The harvest agent now needs to have a (unique) name and the path of its logReaderService must be specified. (This variable is also needed in the wct-agent.properties file for Heritrix 1 agents.)

harvestAgent.service=My Agent
harvestAgent.logReaderService=/harvest-agent-h3/services/urn:LogReader

There are now settings that tell the agent how to connect to its Heritrix 3 instance.

h3Wrapper.host=localhost
h3Wrapper.port=8443
h3Wrapper.keyStoreFile=
h3Wrapper.keyStorePassword=
h3Wrapper.userName=admin
h3Wrapper.password=admin

New configuration parameters in 1.6.3

webcurator-store.war/WEB-INF/classes/aplication.properties

Changes required by the National Library of New Zealand to be compatible with archiving to a Rosetta DPS integrated with Alma (library cataloguing and workflow management system from Ex Libris). All changes have been implemented as backward compatible as possible. The exposure of these changes and their configuration are through the files wct-das.properties, wct-das.xml inside WCT-Store.

Setting Mets CMS section

The section used in the DNX TechMD for the CMS data is now configurable. The CMS section can be set to either of the following inside wct-das.properties

dpsArchive.cmsSection=CMS
dpsArchive.cmsSystem=ilsdb

OR

dpsArchive.cmsSection=objectIdentifier
dpsArchive.cmsSystem=ALMA

Preset producer ID for custom deposit forms

The Producer ID can now be preset for deposits that use a custom form, particularly useful if only one Producer is used and saves the user having to input their Rosetta password each time to search for one. If no Producer ID is set in wct-das.properties then it will revert to the old process of loading a list of available Producers from Rosetta.

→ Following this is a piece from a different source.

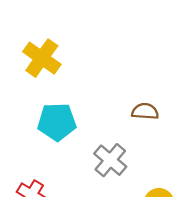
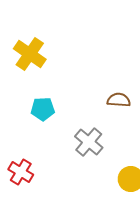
cyan pentagon: (57, 122) -> (43, 109), size x0.7

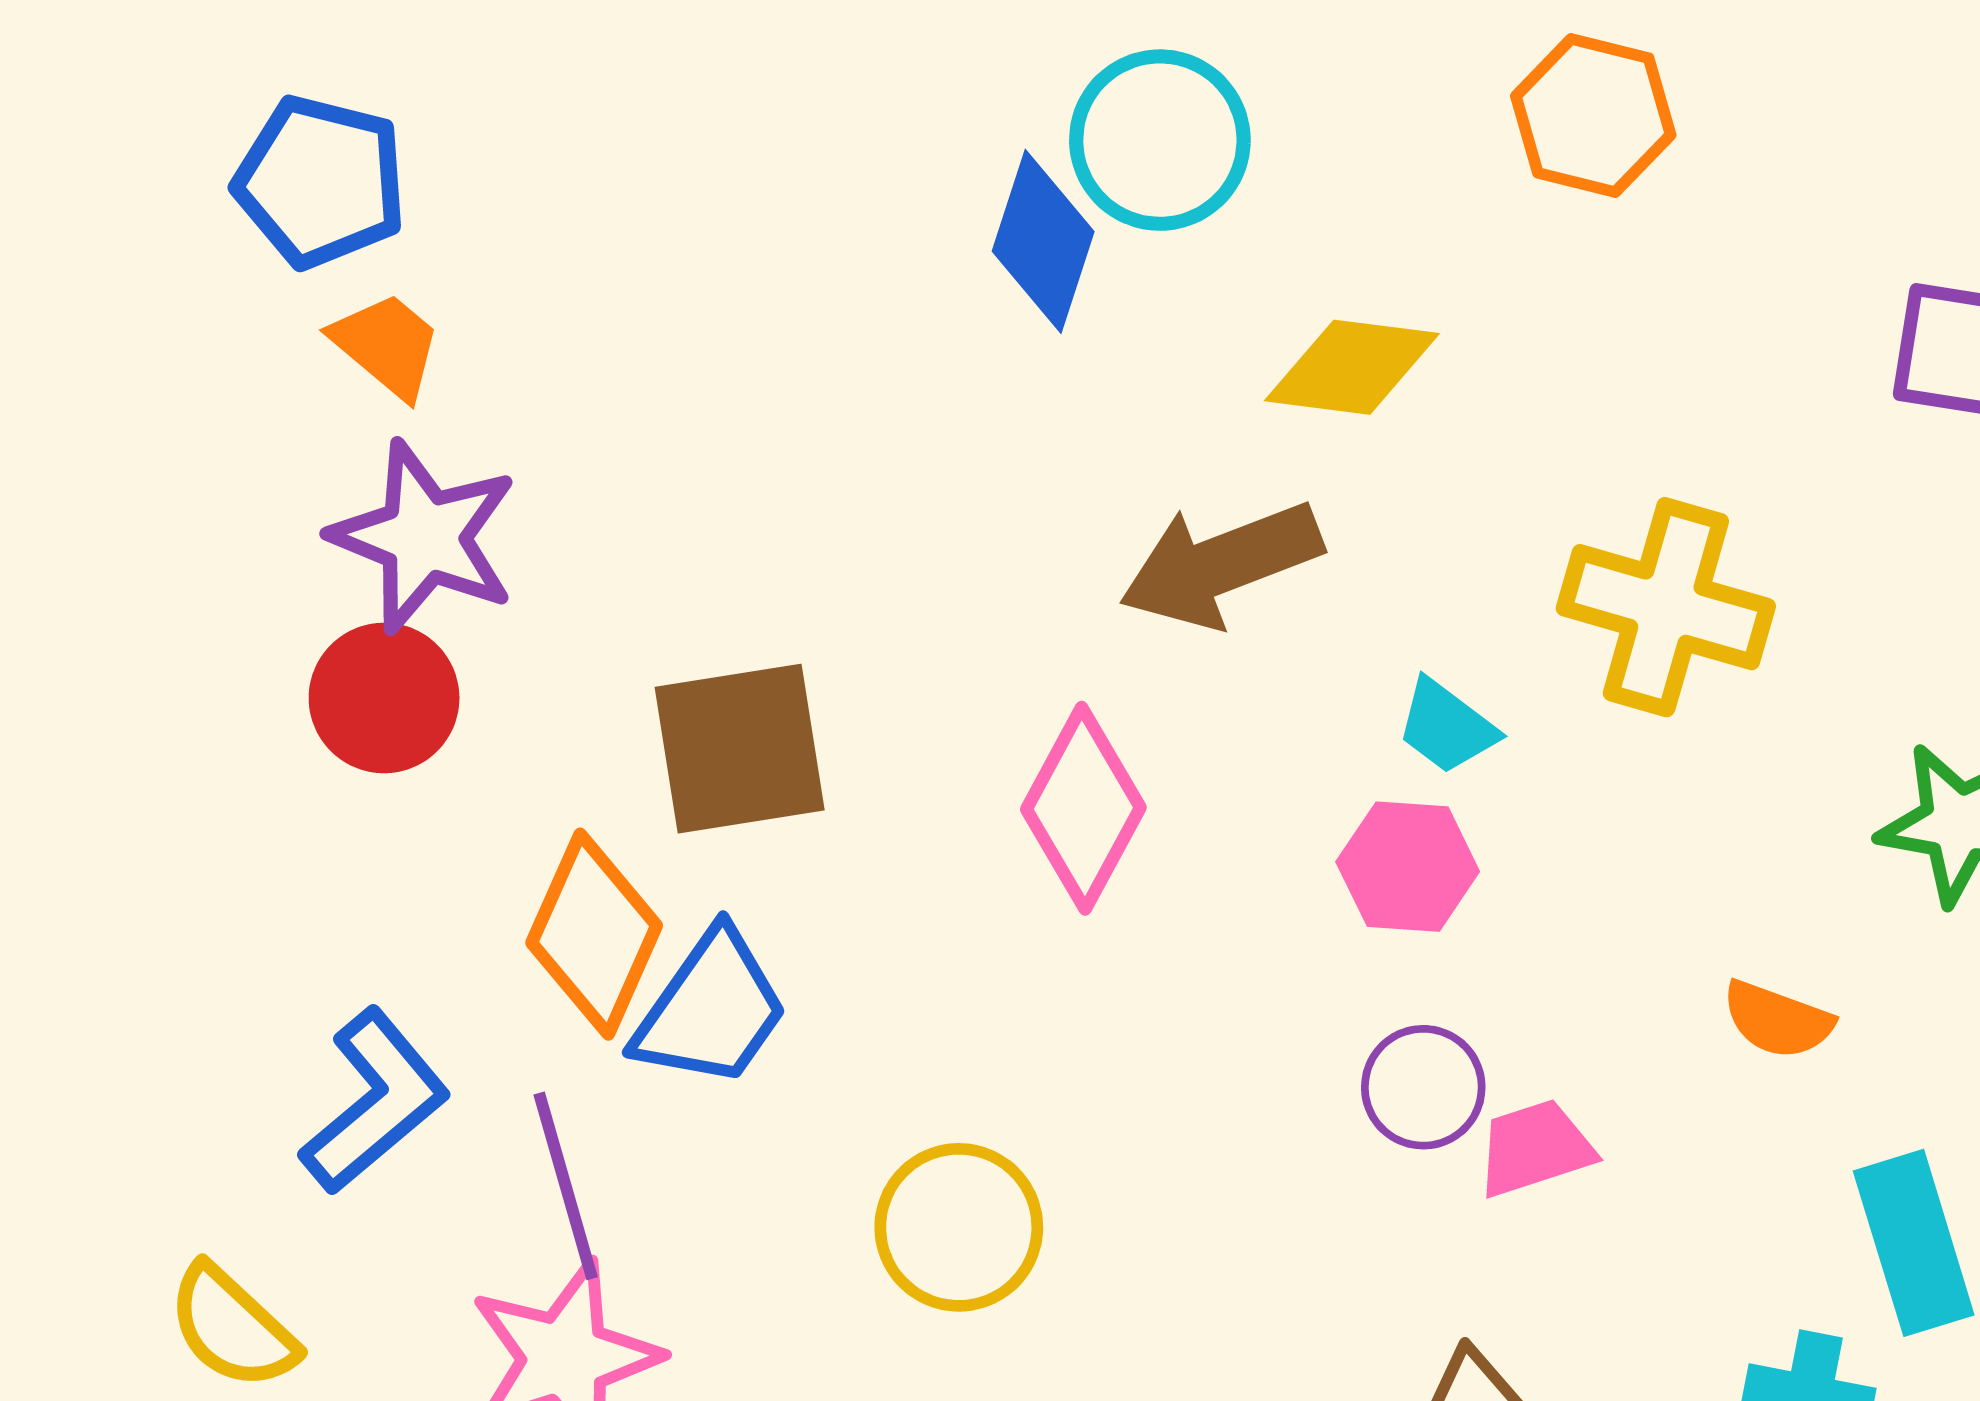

dpsArchive.htmlSerials.producerIds=11111

Toggle HTML Serial agencies using non HTML Serial entity types

Used when a user is under an HTML Serial agency but wants to submit a custom type. Set to False to enable the use of custom types.

dpsArchive.htmlSerials.restrictAgencyType=true

Custom Types

Custom Types for Web Harvests, follow the same method as the htmlSerials. If there are more than one value for each of these, separate them using comma. Make sure there is an equal number of values for each attribute.

dpsArchive.webHarvest.customTargetDCTypes=eMonograph
dpsArchive.webHarvest.customerMaterialFlowIds=11111
dpsArchive.webHarvest.customerProducerIds=11111
dpsArchive.webHarvest.customIeEntityTypes=HTMLMonoIE
dpsArchive.webHarvest.customDCTitleSource=TargetName

Set source of Mets DC Title for custom types

For custom entity tpes, the field of which the Mets DC Title gets populated with for the mets.xml can now be set. The available fields are the Target Seed Url or the Target Name. This is switched in wct-das.properties.

dpsArchive.webHarvest.customDCTitleSource=SeedUrl

OR

dpsArchive.webHarvest.customDCTitleSource=TargetName

New configuration parameters in 1.6.2

webcurator-store.war/WEB-INF/classes/aplication.properties

There is now the option of setting Rosetta access codes for when archiving harvests to the Rosetta DPS.

dpsArchive.dnx_open_access=XXX
dpsArchive.dnx_published_restricted=XXX
dpsArchive.dnx_unpublished_restricted_location=XXX
dpsArchive.dnx_unpublished_restricted_person=XXX

These will only be used if the archive type is set to ‘dpsArchive’.

arcDigitalAssetStoreService.archive=dpsArchive

Updating older configurations

To update the configuration files when migrating from versions older than 1.6.2, it is recommended to start from the new configuration files and merge any relevant differences with your existing configuration back in as needed. In most cases new variables have been added. Only rarely have variables been dropped or renamed.

Post-upgrade notes

Once the Web Curator Tool has been upgraded you will be able to start each WCT component and log in as any of the users that existed prior to the upgrade.

Notes on the Upgrade Effects

Please see the Release Notes for further information regarding the changes introduced in WCT 3.0.